Visibility into threats or risks to the data
Obtain a clear picture of how your data is being stored, processed, and shared in near real-time.
Automatically discover and analyze all usage of data and its lineage without relying upon your organization’s pre-existing knowledge of the presence or location of data.
Reduction of risk
With this discovery knowledge, you can create effective protection policies and implement security controls that fit to your business use cases. You can identify sensitive data, protect it properly, then monitor ongoing changes in your data ecosystem.
Compliance with privacy regulations
Comforte’s Discovery and Classification solution enforces better privacy, security, and governance measures by creating a Master Data Catalog inventory. Linking all the pieces into a comprehensive informational picture of your data allows you to identify compliance risk and manage data subject access requests—including the right to erasure, update, or share data changes.
Manage sensitive data across your entire organization
Comforte’s Data Discovery and Classification solution offers a complete platform for data lineage detection for all PII across a scaled enterprise, with rapid mapping of data storage, processing, and use. Our solution is ideally suited for detecting data, purpose, and use, and it is aligned with modern privacy compliance requirements for data-intensive industries.

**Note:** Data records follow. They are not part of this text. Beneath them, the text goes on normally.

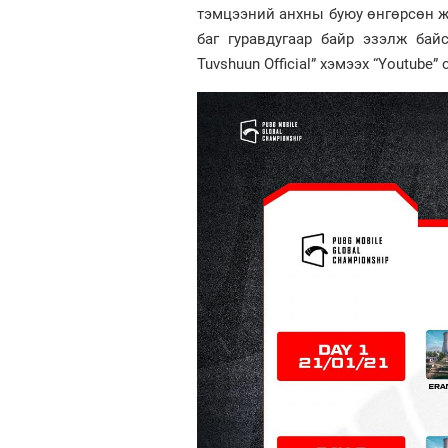
тэмцээний анхны буюу өнгөрсөн ж
баг гуравдугаар байр эзэлж бай
Tuvshuun Official” хэмээх “Youtube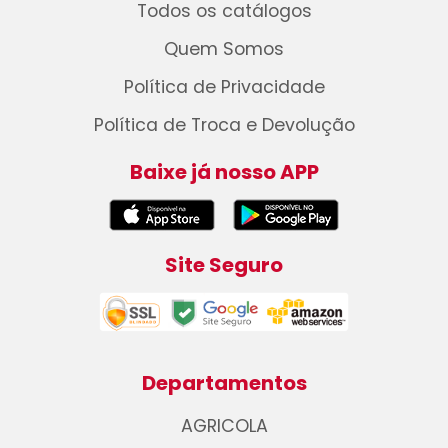
Todos os catálogos
Quem Somos
Política de Privacidade
Política de Troca e Devolução
Baixe já nosso APP
Site Seguro
Departamentos
AGRICOLA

The desired outcome for our customers is automated data risk discovery as a continuous process, versus a one-off process or personnel-heavy manual process plagued by false positives. Our solution provides rapid and effortless discovery of unknown risks that could cause serious harm to your business, brand, and reputation.
In combination with comforte’s data protection capabilities, our solution converts discovered data risks into prevented data breaches and true regulatory compliance.
A comprehensive solution
Implementing data-centric security requires a platform that allows you to discover, protect, and manage sensitive data. It must enable you to integrate these capabilities quickly and easily into your enterprise applications and existing cyber security infrastructure.
Comforte’s data security platform enables a comprehensive end-to-end data security strategy. Our customers are protecting hundreds of millions of payment transactions, sensitive healthcare records, insurance records, and more, all reliably running in business-critical environments.